The risk is now more real that the first interest rate cut could be delayed and that the neutral cash rate is higher than we currently estimate due to the expansionary fiscal setting and the high level of investment in the economy.

That's because of this budget. KPMG has a similar line, having pointed out, 'In the lead-up to the budget, there was a growing disconnect between monetary policy and fiscal policy, with one pressing on the brakes and the other pushing down on the accelerator.' KPMG Chief Economist Brendan Rynne says, 'The government has chosen to push its foot down even harder.' He says:

A neutral, even slightly contractionary, budget would have been in order to help tackle inflation. But this is not a budget designed to consolidate the nation's fiscal position and commence the task of gradually returning the budget to a sustainable position.

It's not just these opinions; it's outcomes. The cost of health has risen nine per cent since this government came to power. The cost of food has risen 10 per cent. The cost of education has risen 11 per cent across the board. The cost of housing has risen 12 per cent. The cost of public transport has risen 13 per cent. The costs are rising. The narrow path the RBA set for us now stretches out even further into the distance.

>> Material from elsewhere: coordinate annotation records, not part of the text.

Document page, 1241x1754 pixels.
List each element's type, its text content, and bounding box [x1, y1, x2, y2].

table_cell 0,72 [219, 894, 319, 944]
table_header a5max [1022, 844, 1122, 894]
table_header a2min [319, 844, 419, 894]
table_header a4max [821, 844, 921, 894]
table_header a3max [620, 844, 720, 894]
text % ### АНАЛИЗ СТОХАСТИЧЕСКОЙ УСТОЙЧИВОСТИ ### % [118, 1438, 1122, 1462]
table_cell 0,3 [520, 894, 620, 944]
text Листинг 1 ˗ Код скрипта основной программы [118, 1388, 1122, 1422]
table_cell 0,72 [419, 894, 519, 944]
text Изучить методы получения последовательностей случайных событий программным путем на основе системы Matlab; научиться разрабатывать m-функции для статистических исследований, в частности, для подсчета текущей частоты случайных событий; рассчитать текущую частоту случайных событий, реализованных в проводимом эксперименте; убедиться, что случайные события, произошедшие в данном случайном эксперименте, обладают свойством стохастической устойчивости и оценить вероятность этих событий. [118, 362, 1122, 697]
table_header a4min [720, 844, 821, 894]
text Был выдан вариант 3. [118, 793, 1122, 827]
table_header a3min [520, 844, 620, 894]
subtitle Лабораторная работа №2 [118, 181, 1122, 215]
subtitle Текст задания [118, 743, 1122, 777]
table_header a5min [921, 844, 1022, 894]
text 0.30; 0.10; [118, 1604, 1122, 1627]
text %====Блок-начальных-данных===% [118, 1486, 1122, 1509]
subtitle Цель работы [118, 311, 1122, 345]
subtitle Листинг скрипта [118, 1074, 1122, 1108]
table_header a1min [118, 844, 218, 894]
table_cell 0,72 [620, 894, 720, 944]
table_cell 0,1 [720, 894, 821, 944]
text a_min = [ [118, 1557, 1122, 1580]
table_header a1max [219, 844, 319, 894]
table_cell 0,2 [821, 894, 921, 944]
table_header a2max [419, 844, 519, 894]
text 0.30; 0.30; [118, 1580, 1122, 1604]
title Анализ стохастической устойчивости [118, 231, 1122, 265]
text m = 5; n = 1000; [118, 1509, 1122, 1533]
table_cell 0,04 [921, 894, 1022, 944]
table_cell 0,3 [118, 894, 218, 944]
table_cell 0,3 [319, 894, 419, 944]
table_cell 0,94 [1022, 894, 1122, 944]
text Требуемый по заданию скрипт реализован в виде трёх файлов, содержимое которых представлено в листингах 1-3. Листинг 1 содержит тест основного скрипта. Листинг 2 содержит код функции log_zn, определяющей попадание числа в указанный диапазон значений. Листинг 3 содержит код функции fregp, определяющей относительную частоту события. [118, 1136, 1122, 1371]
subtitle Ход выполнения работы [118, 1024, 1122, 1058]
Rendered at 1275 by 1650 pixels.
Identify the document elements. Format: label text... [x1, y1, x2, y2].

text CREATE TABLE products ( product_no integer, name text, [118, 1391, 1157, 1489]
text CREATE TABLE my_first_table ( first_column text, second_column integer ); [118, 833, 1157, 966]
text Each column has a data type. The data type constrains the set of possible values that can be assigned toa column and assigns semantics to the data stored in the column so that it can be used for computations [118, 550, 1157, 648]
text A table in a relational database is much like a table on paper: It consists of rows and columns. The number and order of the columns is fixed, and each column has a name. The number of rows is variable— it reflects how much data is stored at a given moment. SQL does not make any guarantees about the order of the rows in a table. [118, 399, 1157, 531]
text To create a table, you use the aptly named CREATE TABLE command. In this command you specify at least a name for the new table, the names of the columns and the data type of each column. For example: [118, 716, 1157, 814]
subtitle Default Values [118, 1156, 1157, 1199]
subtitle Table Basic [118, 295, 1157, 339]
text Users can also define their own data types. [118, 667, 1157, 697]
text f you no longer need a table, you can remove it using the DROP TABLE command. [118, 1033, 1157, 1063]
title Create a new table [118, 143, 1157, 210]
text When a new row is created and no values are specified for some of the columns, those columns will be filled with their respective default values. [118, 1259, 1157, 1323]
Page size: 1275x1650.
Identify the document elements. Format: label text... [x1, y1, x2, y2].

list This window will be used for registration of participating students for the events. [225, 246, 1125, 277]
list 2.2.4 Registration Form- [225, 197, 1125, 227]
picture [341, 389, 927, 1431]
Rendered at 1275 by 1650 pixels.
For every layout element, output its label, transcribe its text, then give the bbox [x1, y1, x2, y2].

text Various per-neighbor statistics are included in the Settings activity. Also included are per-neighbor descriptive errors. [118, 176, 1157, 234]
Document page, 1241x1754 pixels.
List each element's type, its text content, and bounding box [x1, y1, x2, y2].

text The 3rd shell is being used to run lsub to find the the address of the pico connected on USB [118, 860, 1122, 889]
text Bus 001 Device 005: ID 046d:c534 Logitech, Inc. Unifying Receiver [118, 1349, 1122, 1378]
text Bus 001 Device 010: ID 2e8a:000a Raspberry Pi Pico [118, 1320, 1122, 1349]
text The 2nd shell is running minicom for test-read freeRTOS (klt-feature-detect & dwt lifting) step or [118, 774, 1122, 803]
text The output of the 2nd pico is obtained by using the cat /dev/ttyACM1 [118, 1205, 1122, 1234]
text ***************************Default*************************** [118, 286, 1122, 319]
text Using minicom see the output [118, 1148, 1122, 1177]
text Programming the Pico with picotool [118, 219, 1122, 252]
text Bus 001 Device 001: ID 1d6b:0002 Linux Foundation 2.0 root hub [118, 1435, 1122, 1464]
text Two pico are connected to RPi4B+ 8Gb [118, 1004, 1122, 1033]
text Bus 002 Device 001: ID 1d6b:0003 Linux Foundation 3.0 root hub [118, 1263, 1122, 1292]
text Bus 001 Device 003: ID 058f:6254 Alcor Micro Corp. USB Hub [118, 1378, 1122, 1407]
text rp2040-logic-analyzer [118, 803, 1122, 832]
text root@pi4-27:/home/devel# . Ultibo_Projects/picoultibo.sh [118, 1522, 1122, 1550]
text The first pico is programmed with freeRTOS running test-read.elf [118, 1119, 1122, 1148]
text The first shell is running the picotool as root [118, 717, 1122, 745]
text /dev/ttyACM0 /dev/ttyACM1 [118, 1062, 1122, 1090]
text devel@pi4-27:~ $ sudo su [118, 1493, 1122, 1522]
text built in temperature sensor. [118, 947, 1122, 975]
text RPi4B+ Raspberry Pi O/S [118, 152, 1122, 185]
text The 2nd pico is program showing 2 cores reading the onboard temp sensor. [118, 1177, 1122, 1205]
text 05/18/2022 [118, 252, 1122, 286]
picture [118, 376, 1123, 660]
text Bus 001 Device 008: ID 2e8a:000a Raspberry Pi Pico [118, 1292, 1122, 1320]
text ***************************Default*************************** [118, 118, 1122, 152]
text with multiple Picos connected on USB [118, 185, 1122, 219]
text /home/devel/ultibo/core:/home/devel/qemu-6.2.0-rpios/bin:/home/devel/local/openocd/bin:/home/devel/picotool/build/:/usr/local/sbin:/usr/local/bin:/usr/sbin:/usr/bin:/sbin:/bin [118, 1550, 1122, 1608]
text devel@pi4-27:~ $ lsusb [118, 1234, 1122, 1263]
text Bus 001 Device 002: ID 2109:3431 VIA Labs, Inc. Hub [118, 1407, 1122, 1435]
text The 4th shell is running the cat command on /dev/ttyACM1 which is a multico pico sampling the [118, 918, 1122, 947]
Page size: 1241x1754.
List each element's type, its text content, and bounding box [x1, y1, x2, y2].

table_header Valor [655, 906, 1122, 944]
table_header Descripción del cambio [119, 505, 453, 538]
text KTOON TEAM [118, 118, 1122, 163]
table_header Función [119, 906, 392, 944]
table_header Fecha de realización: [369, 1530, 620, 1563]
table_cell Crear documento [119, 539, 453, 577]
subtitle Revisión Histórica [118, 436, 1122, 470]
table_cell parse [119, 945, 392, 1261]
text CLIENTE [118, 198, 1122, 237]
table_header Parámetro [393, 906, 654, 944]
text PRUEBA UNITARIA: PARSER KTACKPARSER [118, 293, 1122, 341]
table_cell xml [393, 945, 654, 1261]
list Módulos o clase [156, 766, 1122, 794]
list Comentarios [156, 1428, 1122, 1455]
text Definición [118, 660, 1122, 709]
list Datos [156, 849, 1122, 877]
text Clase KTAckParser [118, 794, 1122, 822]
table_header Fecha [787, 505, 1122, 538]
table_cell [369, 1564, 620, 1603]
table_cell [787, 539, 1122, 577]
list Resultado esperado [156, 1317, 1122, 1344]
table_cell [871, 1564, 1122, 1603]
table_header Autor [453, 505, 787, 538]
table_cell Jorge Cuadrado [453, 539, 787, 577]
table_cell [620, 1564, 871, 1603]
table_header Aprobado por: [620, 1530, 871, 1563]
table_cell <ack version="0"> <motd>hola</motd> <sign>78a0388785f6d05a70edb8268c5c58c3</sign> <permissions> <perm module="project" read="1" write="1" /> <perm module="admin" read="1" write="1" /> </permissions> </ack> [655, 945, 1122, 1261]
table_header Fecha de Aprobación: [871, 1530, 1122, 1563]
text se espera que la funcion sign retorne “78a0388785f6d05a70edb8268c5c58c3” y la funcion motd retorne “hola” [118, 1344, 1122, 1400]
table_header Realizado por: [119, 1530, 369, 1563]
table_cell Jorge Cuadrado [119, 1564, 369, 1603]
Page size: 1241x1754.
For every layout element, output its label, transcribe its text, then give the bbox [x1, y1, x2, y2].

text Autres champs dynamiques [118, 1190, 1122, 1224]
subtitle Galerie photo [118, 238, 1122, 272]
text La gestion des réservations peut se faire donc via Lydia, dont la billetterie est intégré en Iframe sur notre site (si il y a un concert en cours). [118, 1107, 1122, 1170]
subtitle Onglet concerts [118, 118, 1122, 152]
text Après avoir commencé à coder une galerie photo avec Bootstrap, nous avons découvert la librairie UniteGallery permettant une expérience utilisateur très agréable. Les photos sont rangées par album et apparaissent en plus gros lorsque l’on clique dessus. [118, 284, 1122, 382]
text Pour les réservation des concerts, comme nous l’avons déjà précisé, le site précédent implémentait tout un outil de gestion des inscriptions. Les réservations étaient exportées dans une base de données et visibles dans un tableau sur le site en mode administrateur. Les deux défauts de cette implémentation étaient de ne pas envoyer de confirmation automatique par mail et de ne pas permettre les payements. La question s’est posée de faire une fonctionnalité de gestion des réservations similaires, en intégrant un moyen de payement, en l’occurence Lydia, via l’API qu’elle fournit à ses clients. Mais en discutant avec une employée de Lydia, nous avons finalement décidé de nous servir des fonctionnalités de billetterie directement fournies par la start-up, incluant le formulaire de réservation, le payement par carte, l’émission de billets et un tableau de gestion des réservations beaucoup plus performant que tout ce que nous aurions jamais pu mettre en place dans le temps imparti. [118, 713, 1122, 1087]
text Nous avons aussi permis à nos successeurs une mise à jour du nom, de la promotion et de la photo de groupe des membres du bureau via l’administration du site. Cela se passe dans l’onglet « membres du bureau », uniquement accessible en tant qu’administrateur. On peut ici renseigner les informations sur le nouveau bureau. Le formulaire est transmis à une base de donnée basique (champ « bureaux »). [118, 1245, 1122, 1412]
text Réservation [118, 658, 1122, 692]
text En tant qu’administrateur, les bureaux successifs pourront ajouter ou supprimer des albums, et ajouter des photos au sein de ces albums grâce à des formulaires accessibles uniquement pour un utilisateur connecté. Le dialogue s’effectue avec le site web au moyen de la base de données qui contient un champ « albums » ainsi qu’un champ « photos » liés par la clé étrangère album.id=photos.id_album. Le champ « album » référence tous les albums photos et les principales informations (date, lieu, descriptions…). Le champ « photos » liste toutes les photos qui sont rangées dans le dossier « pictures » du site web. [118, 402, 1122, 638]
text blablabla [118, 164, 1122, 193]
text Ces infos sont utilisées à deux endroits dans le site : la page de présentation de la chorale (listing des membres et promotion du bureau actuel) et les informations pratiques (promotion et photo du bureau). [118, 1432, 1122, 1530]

But there are things we can do to address this. There was a pathway that this government could have taken to reduce inflation. That would have been to pull back on its spending. When we raise these questions, we're asked: 'What would you cut? What terrible cuts would you make?' I'll start with the billion dollars for a quantum computer owned by an overseas company. I'll start with billions of dollars of more subsidies into the renewable energy sector. Those are some simple cuts that we can make right off the top, but the point is—

The member for Moreton will know this very well: Labor have deployed the bandaid of immigration to cover the fact that we are in a per capita recession. The only thing keeping us out of a recession is the streams of numbers who are being let in now via this open-door immigration policy, which is driving up housing demand and prices. If you're a young kid out there looking to buy your own home, trying to save, trying to get on that property ladder and turning up to an open home and you're thinking, 'Wow; these lines are getting longer and longer,' they are. It's a direct policy of this government to paper over the cracks in its fiscal policy. They won't do the hard work of reducing spending, but they will deploy the bandaid of higher immigration to keep them out of a recession. That is the only reason that they stick with this: to cover their tracks when they have failed to provide economic credibility.